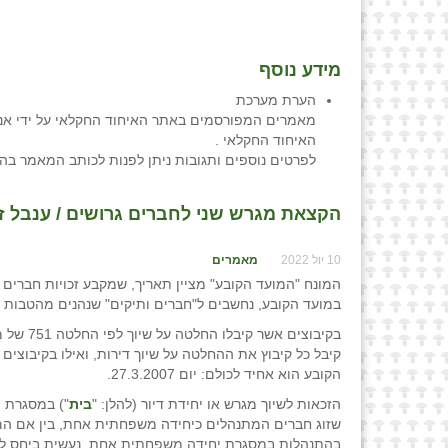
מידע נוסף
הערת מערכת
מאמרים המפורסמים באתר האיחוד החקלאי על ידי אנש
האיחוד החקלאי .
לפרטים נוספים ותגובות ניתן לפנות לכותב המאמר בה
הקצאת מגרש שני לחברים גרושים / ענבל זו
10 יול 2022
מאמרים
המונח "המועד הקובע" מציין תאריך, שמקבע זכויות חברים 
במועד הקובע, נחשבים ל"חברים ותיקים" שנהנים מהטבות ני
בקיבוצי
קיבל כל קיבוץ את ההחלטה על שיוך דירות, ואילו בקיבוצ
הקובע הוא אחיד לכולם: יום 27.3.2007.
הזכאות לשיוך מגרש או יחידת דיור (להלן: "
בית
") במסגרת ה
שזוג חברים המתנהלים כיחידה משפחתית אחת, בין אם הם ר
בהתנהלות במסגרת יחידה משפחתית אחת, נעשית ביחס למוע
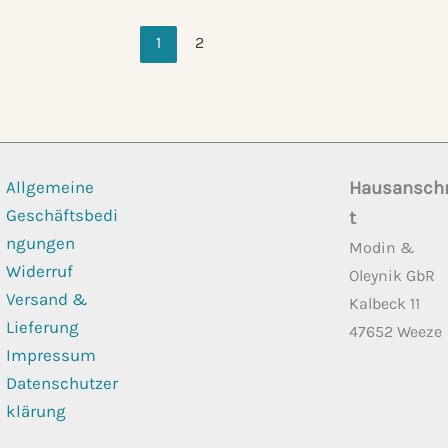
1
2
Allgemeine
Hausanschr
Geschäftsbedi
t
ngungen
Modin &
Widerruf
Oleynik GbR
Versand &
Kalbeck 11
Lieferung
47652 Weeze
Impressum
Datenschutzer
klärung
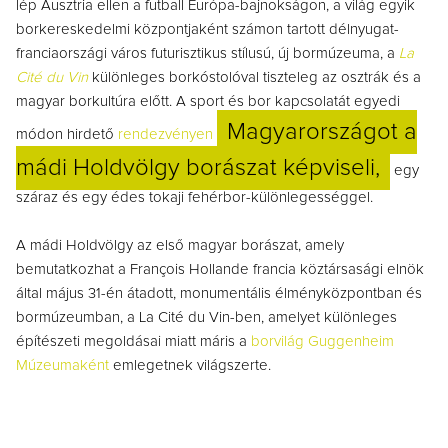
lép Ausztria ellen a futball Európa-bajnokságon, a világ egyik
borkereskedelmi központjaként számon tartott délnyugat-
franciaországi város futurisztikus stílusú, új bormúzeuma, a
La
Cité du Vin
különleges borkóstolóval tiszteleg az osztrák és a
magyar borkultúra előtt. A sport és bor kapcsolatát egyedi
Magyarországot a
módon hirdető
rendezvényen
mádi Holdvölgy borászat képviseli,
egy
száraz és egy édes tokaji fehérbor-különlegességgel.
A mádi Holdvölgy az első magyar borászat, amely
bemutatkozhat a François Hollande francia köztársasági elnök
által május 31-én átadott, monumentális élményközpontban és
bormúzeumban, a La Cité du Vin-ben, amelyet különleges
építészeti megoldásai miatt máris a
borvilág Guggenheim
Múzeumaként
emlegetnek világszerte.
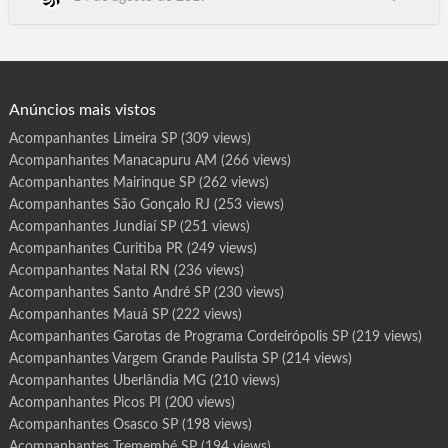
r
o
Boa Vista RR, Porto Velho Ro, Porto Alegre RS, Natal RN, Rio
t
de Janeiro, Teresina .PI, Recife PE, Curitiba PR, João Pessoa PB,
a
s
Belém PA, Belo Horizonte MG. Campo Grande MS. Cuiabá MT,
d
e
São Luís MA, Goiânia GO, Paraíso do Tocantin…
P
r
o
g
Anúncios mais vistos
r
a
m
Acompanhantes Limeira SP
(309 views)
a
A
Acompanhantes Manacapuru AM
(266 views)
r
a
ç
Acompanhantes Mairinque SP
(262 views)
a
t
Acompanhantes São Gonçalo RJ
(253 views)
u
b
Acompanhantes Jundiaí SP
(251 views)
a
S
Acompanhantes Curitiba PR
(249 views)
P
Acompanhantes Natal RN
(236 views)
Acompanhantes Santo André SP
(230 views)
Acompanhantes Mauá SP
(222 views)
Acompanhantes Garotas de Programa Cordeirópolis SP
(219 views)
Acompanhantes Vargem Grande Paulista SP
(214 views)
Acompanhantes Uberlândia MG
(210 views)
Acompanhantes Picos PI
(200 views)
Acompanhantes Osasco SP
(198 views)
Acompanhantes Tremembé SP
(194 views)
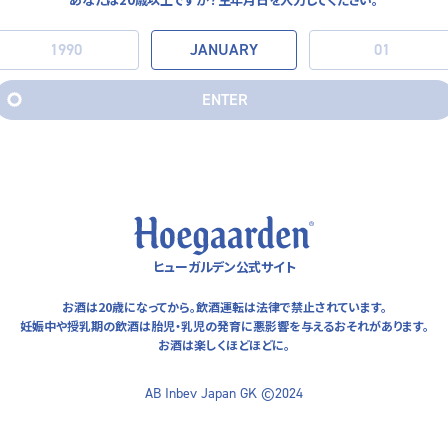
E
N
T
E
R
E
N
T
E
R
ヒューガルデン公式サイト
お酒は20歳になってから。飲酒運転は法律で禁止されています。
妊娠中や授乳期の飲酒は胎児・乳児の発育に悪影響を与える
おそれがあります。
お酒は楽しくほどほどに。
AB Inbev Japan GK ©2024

━━━━━━━━━━

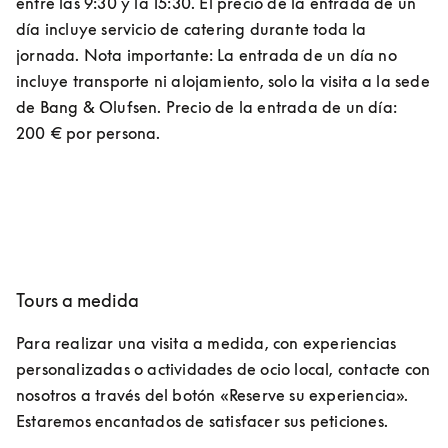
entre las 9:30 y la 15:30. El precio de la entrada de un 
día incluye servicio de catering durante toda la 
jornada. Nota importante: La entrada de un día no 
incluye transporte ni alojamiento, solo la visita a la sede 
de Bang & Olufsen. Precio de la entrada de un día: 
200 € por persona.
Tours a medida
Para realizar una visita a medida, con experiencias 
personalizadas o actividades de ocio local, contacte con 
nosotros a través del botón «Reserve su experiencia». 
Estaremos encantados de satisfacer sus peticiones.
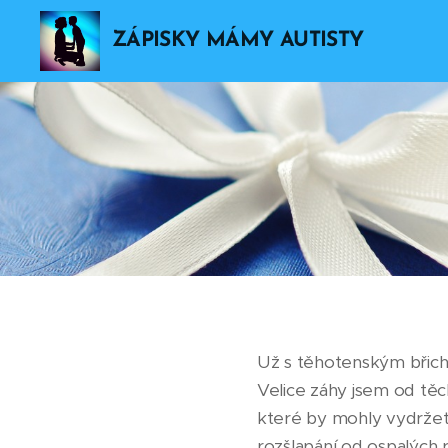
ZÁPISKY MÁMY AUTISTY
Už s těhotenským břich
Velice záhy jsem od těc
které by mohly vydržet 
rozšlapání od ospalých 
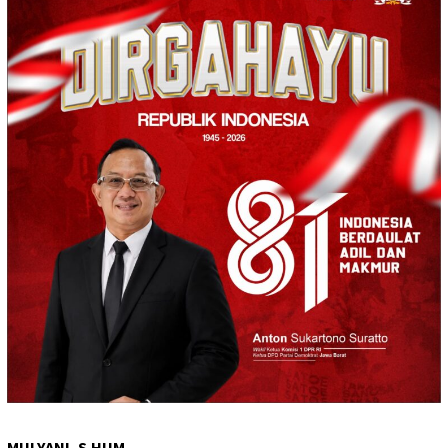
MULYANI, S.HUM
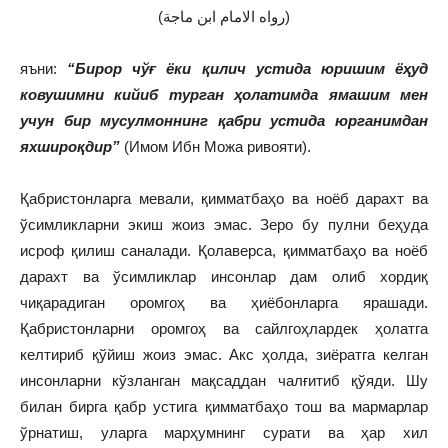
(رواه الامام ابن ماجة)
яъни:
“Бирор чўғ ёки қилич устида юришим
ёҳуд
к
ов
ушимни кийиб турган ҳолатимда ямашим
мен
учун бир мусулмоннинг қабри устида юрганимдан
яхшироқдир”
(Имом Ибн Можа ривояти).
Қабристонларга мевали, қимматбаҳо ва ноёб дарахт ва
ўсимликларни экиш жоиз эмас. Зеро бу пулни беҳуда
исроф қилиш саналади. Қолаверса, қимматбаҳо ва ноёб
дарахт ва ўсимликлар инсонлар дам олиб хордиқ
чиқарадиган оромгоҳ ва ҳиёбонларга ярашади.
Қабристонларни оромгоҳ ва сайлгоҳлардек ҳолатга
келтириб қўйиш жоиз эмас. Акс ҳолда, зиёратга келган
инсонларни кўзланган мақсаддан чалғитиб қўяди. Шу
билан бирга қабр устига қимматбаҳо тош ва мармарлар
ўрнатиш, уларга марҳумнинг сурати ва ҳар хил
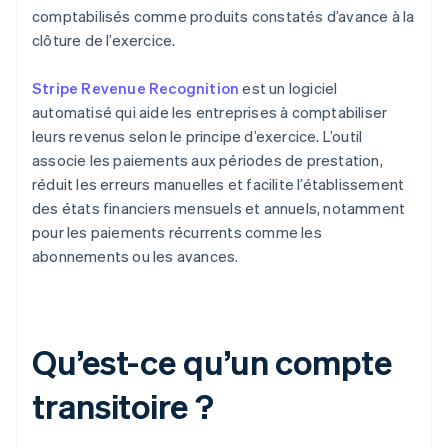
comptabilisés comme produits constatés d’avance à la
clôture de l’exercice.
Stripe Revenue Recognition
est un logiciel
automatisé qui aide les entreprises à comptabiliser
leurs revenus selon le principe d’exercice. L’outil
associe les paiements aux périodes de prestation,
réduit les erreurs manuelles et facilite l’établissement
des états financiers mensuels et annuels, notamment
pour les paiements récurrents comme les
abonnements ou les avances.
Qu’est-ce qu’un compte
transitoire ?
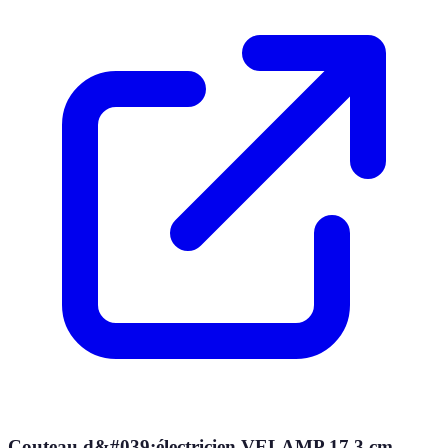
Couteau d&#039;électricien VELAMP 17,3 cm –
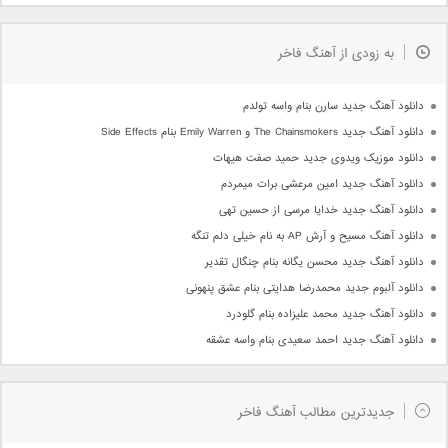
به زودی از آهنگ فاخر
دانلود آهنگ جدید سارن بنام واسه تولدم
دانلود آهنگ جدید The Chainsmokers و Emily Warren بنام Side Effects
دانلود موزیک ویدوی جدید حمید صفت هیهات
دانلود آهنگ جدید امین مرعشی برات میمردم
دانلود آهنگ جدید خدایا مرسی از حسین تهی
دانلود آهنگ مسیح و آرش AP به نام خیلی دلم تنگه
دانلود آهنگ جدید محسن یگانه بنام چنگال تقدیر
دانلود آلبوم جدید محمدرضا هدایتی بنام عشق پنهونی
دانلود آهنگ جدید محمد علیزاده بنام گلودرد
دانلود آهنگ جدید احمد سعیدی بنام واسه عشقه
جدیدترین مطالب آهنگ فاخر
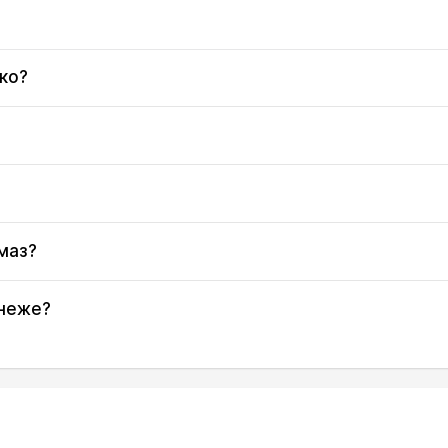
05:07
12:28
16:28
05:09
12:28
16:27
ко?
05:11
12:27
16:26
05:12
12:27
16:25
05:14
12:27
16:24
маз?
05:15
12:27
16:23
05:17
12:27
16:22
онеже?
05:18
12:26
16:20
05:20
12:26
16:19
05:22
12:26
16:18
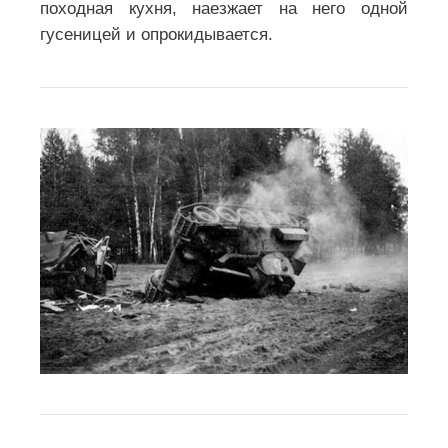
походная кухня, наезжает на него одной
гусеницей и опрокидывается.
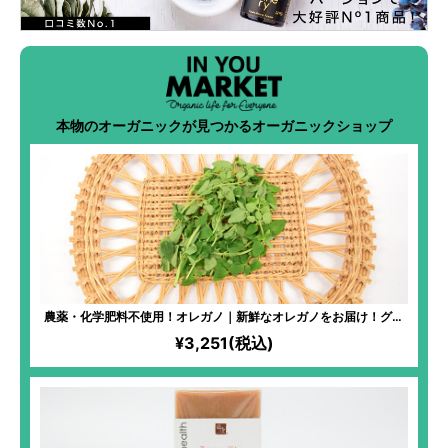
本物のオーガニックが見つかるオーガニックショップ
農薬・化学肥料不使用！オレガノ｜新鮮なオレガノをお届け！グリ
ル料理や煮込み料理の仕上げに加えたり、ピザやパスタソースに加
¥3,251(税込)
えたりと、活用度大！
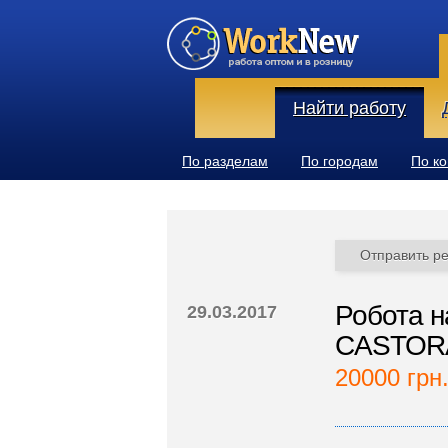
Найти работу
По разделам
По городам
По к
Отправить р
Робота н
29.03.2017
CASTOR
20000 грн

━━━━━━━━━━

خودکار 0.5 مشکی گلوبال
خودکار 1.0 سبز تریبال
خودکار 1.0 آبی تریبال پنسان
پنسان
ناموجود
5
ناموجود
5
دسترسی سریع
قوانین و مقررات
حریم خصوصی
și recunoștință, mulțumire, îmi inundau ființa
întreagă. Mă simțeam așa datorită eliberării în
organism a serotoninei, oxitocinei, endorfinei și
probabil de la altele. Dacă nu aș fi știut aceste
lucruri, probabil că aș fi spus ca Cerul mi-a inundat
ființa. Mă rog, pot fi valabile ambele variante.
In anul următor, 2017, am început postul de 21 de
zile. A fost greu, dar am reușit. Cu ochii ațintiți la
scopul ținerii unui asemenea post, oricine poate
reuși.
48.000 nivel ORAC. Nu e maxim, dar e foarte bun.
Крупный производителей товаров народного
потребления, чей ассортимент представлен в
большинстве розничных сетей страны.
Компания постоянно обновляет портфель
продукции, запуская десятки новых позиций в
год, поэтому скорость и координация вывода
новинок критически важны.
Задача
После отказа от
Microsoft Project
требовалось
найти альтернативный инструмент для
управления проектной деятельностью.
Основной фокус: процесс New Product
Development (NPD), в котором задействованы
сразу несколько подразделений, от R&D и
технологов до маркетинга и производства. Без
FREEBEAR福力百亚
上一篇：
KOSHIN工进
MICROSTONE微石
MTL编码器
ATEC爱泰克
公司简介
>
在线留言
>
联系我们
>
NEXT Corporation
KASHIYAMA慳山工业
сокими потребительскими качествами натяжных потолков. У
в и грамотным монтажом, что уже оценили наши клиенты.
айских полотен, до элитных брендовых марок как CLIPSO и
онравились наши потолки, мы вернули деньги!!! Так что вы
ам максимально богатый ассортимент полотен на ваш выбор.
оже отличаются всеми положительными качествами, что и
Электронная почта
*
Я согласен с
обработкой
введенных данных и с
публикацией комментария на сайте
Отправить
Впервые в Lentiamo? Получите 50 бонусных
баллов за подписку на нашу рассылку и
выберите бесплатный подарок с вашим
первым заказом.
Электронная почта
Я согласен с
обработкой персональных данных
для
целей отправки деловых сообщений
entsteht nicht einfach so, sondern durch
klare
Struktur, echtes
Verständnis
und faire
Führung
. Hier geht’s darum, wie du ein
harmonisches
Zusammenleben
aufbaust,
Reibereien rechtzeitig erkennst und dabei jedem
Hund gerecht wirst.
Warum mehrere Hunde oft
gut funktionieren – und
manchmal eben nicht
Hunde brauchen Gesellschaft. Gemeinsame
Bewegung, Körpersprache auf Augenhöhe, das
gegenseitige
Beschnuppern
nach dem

━━━━━━━━━━

#### [DESCRIPTION OF THE TASK]
Write down exactly what the lines above say, from the line holding "Acompanhantes Santo André SP" through the line holding "AB Inbev Japan GK ©2024", and nothing more. Do not copy the pictures.

#### [SOLUTION]
Acompanhantes Santo André SP
(230 views)
Acompanhantes Mauá SP
(222 views)
Acompanhantes Garotas de Programa Cordeirópolis SP
(219 views)
Acompanhantes Vargem Grande Paulista SP
(214 views)
Acompanhantes Uberlândia MG
(210 views)
Acompanhantes Picos PI
(200 views)
Acompanhantes Osasco SP
(198 views)
Acompanhantes Tremembé SP
(194 views)
E
N
T
E
R
E
N
T
E
R
ヒューガルデン公式サイト
お酒は20歳になってから。飲酒運転は法律で禁止されています。
妊娠中や授乳期の飲酒は胎児・乳児の発育に悪影響を与える
おそれがあります。
お酒は楽しくほどほどに。
AB Inbev Japan GK ©2024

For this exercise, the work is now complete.